One Site Subversion
So, we have a more or less working blog application using our friends Merb and DataMapper. That’s great and if you were looking for a Merb/DataMapper tutorial, hopefully the first entry helped. Still, the central goal is to store the articles in a source-control repository. So, let’s get going on that.
For now, I’m going to ignore the multi-site requirement, for two reasons: I want to first focus on just interacting with Subversion, without extra distractions; and I happen to know that I want to write the library that will be covered in this section for other uses.

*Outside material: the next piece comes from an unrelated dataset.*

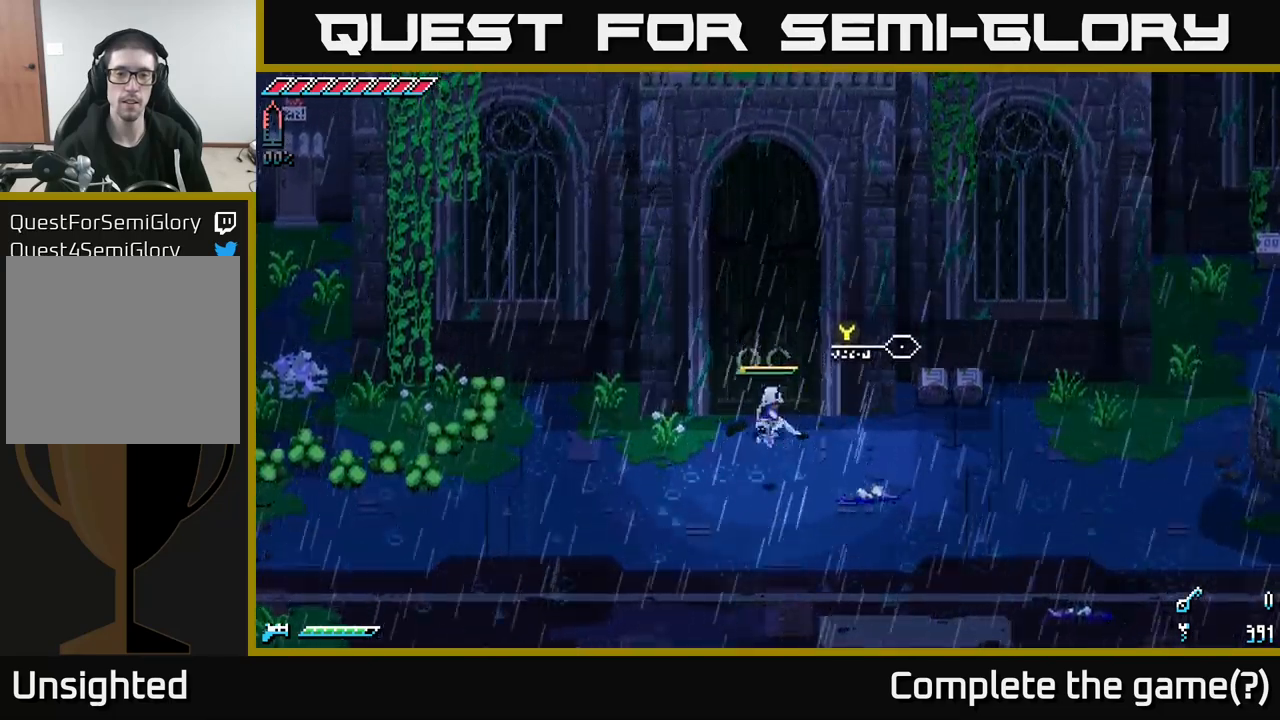
{"buttons": ["A"], "left_stick": "center", "right_stick": "center", "events": [[83, "Y", "down"], [150, "Y", "up"], [483, "A", "down"]]}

Before diving into the code, I want to examine three “big” design questions.
-
How much abstraction? I could create a library that abstracts so that it presents a unified API for multiple SCMs. But I won’t. Again, it complicates things. Also, the “Subversion” stuff will not be accessed from many points within the app, so I feel fairly safe with the possibility of future “API changes” if I decide to abstract it later.
-
What SCM? This is an easy call for me. I’m accustomed to Subversion, including having some experience using its SWIG bindings. I’ve played a little with git, but at some point I have to cut off the “learning new things on this one app”.
-
How to interact with Subversion. Here’s some possibilities:
-
Command line/backticks: I’m not entirely opposed to this, but since there are better options, no reason to look here.
-
RSCM: This may no longer be true, but from my memory of RSCM, it more or less uses the command line functions. It offers the benefit of being abstracted, but like the command line, it means working with a working copy. Sure, I could have one checked out in a tmp directory, but I don’t care for that idea.
-
post-commit-hooks: This could be pretty useful, and I could see extending Wistle to accept, say, XML or YAML sent by such a hook (it probably would be fairly simple). One downside is that it requires permissions to modify the hook. I don’t actually anticipate this would be a common problem. The second downside is then I don’t get to play :-( Oh, and the third is getting pre-existing data.
-
CSCM: Theoretically, along the lines of RSCM; so far, it’s only for Subversion, but it uses the SWIG bindings. Downsides are that it’s not under active development (with occassional exceptions on my personal copy, I suppose), and that it’s geared towards a different purpose.
-
Using Subversion SWIG bindings directly: Yay! This allows a bit more control and focus than using one of the libraries, and since we don’t need a lot, I don’t think this is reinventing the wheel. Or, maybe, I’m just using an earlier wheel, down one level of abstraction. The big downside to this is that installing the SWIG binding can be a massive pain unless you have a distro that has a nice package; it may well be impossible on Windows…
-
I’ll throw in one more, which is using the svn or Subversion DeltaV–or whatever the correct name is–protocols directly. Neither protocol is particularly frightening, but that path would still be a lot of extra work for probably minimal gain. It also has the downside that you have be running either svnserve or an http server.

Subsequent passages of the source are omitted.